- 연습 문제:
아래 목록에서 "Approximately how many"이 들어 있는 줄부터 목록 끝까지(양 끝 포함)를 다시 쓰되, "legend"를 "key"로 대체하고 나머지는 그대로 두시오. 그림은 답에 넣지 마시오.

········

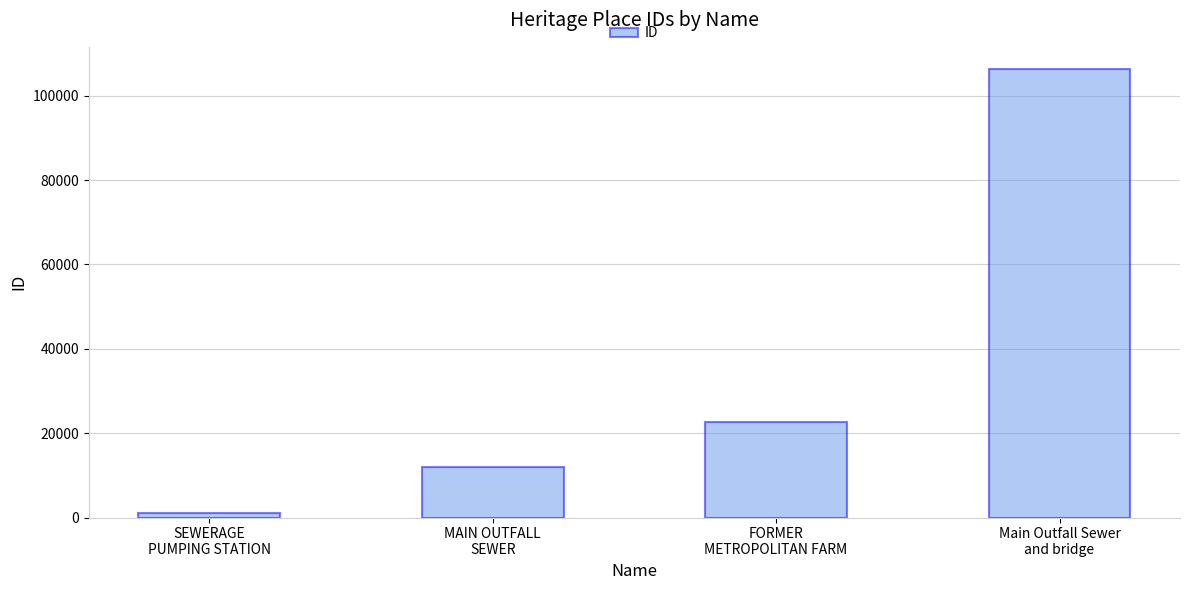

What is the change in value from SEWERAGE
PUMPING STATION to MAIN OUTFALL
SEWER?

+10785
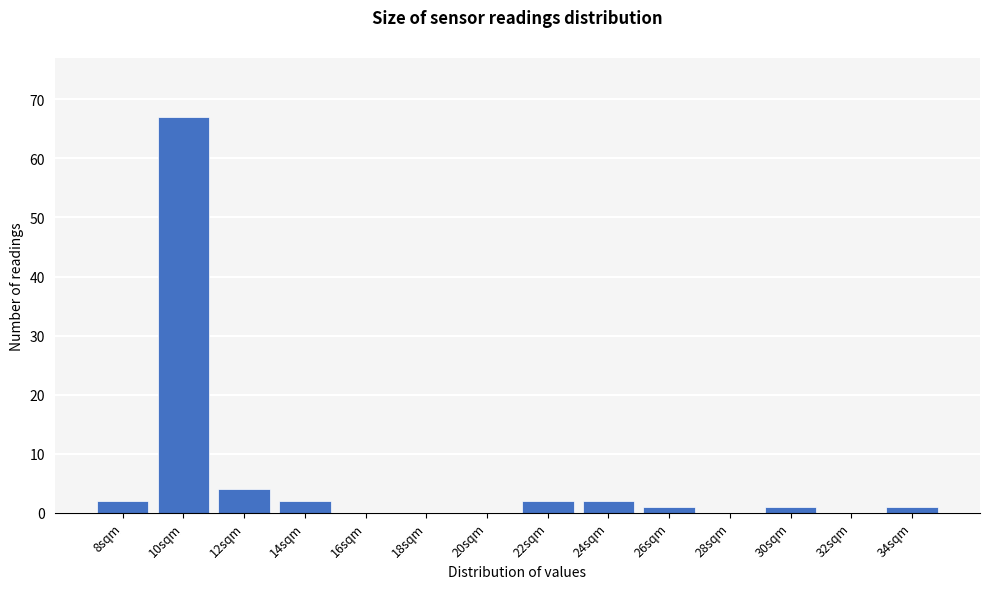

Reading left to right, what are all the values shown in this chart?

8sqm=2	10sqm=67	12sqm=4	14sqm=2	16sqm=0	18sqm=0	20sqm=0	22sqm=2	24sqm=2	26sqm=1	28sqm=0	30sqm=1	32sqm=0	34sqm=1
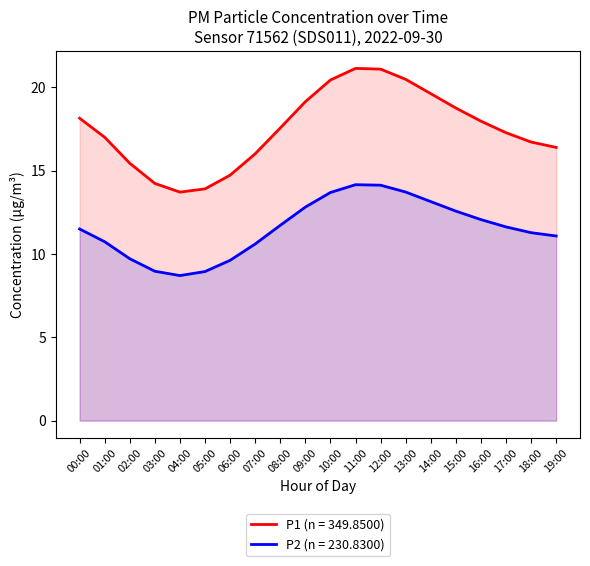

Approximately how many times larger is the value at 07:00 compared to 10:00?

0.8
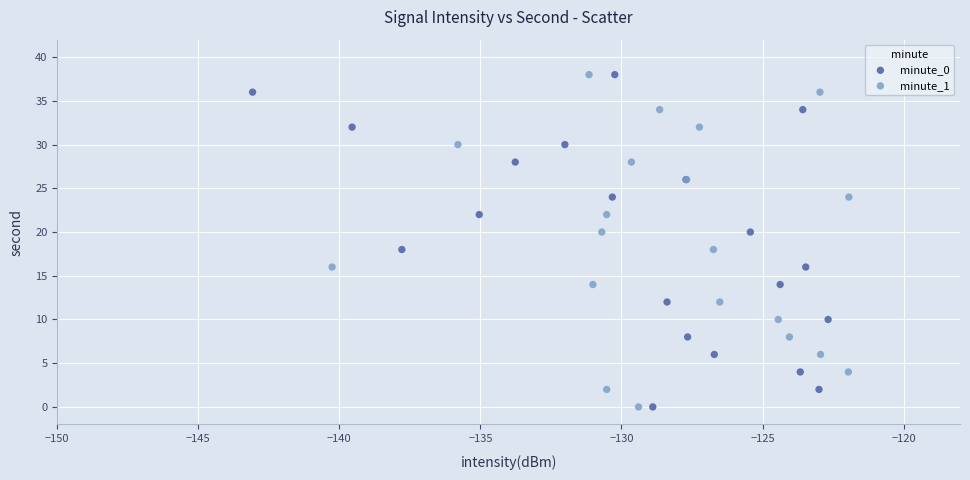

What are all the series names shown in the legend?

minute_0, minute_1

········

- 문제 풀이:
Approximately how many times larger is the value at 07:00 compared to 10:00?

0.8

What are all the series names shown in the key?

minute_0, minute_1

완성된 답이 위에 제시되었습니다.